Locking the first three raw atoms settled the seed list: raw_trade_ofi, raw_microprice_dev, raw_ofi_l1. The question this pass asks is whether the trade event can be split into better raw trade sensors than signed size alone.
The question
Can trade events be decomposed into raw trade-aggression atoms that carry information not already captured by raw_trade_ofi?
Hypothesis
raw_trade_ofi is the strongest known raw atom, but it might mix several forms of aggression into one signed-size number. A trade that consumes a large share of the visible queue, trades through the touch, or sweeps multiple book levels could carry information the signed size alone doesn’t.
What’s being tested
Four new candidate atoms, all signed:
| atom | what it measures |
|---|---|
raw_trade_size_norm_l1 | signed trade size ÷ opposite top queue size |
raw_trade_through_ticks | signed ticks of price penetration through the previous best bid/ask |
raw_trade_sweep_depth | signed count of previous book levels the trade crossed |
raw_trade_consumed_l1_frac | capped signed fraction of the opposite top queue the trade consumed |
Controls (the existing locked set):
raw_trade_ofi
raw_microprice_dev
raw_ofi_l1
raw_near_minus_deep_ofi
Sample contract
| field | value |
|---|---|
| Instrument id | 42001149 |
| Tick size | 0.25 |
| Files | First 10 sorted DBN files from Z:\MBP-10-NEW\data |
| Sample | 1,000,000 events across 10 day buckets |
| Horizons | h = 1..200 events |
What separates a LOCK from a DROP here
For this study, the decisive bar is uniqueness against raw_trade_ofi.

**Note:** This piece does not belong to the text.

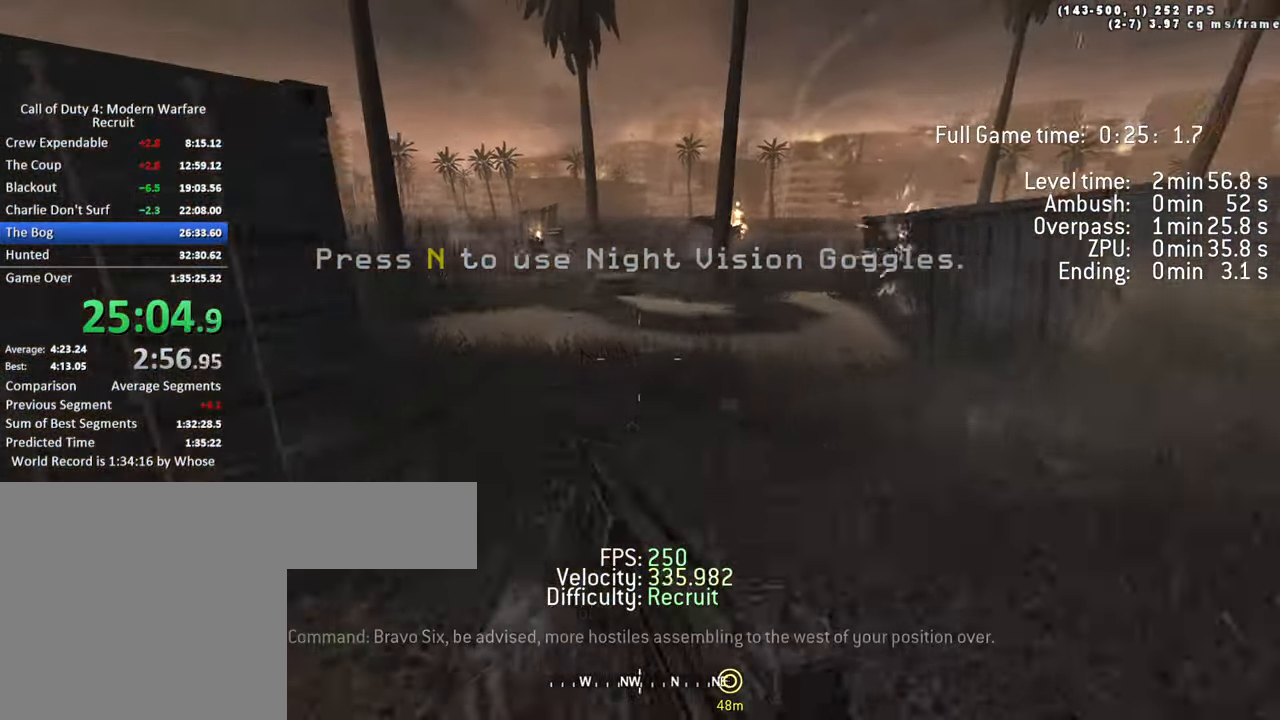
{"keys": ["a", "d", "w"], "events": [[67, "ctrl", "up"], [350, "space", "up"], [383, "shift", "down"], [483, "d", "down"], [483, "shift", "up"]]}
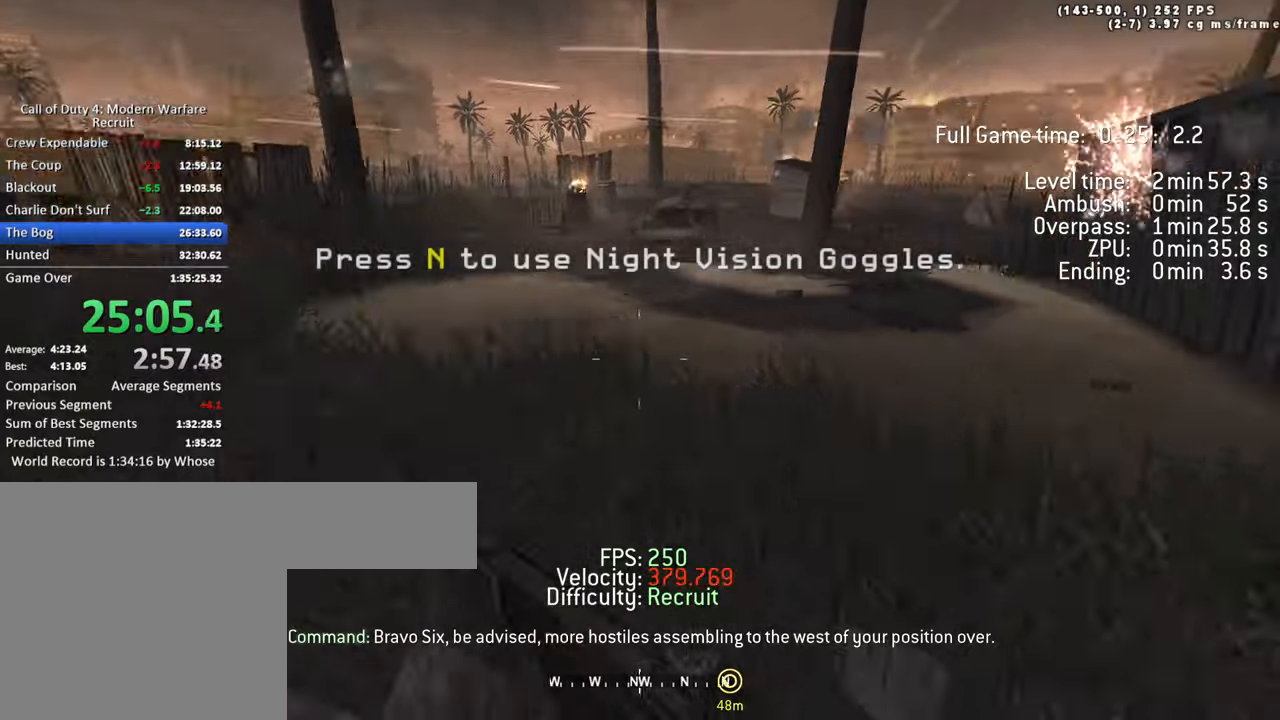
{"keys": ["d", "space", "w"], "events": [[33, "a", "up"], [133, "space", "down"], [166, "ctrl", "down"], [450, "ctrl", "up"]]}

If the new atom’s residual rank IC after controlling for the existing locked set is near zero, then it isn’t a new sensor — it’s a different encoding of the same trade-flow axis. Only an atom that survives the residual test gets considered for LOCK.
What the data said
Scorecard:
| atom | peak IC | peak h | IC(20) | IC(50) | IC(200) | corr to controls | residual IC | days won | verdict |
|---|---|---|---|---|---|---|---|---|---|
raw_trade_ofi | 0.285 | 1 | 0.161 | 0.112 | 0.061 | 0.022 | 0.289 | 10/10 | LOCK |
raw_trade_consumed_l1_frac | 0.288 | 1 | 0.161 | 0.112 | 0.061 | 1.000 | 0.120 | 10/10 | DROP |
raw_trade_size_norm_l1 | 0.287 | 1 | 0.161 | 0.112 | 0.061 | 1.000 | 0.115 | 10/10 | DROP |
raw_trade_sweep_depth | 0.285 | 1 | 0.161 | 0.112 | 0.061 | 1.000 | −0.014 | 10/10 | DROP |
raw_trade_through_ticks | 0.141 | 1 | 0.098 | 0.070 | 0.038 | 0.437 | 0.018 | 10/10 | WATCH |
Residual IC by horizon — what’s left after controlling for the locked set:
| atom | h=1 | h=5 | h=20 | h=50 | h=100 | h=200 |
|---|---|---|---|---|---|---|
raw_trade_size_norm_l1 | 0.115 | 0.030 | 0.010 | 0.005 | 0.001 | −0.000 |
raw_trade_consumed_l1_frac | 0.120 | 0.027 | 0.006 | 0.002 | −0.000 | −0.001 |
raw_trade_sweep_depth | −0.014 | −0.021 | −0.015 | −0.009 | −0.007 | −0.004 |
raw_trade_through_ticks | 0.018 | 0.032 | 0.031 | 0.023 | 0.016 | 0.013 |
Trade-event coverage (how often the atom is nonzero):
| atom | nonzero rate |
|---|---|
raw_trade_ofi | 5.62% |
raw_trade_size_norm_l1 | 5.62% |
raw_trade_sweep_depth | 5.62% |
raw_trade_consumed_l1_frac | 5.62% |
raw_trade_through_ticks | 1.06% |
What this means in plain language
Three of the four “new” atoms are duplicates. raw_trade_size_norm_l1, raw_trade_consumed_l1_frac, and raw_trade_sweep_depth all have IC curves nearly identical to raw_trade_ofi, and their Spearman correlation to raw_trade_ofi rounds to 1.000. Their residual IC after controls collapses to near zero past h = 1. In this corpus, the rank ordering of trade events is dominated by the signed trade itself — normalising by queue size or counting levels swept doesn’t create a new axis. Different math, same measurement.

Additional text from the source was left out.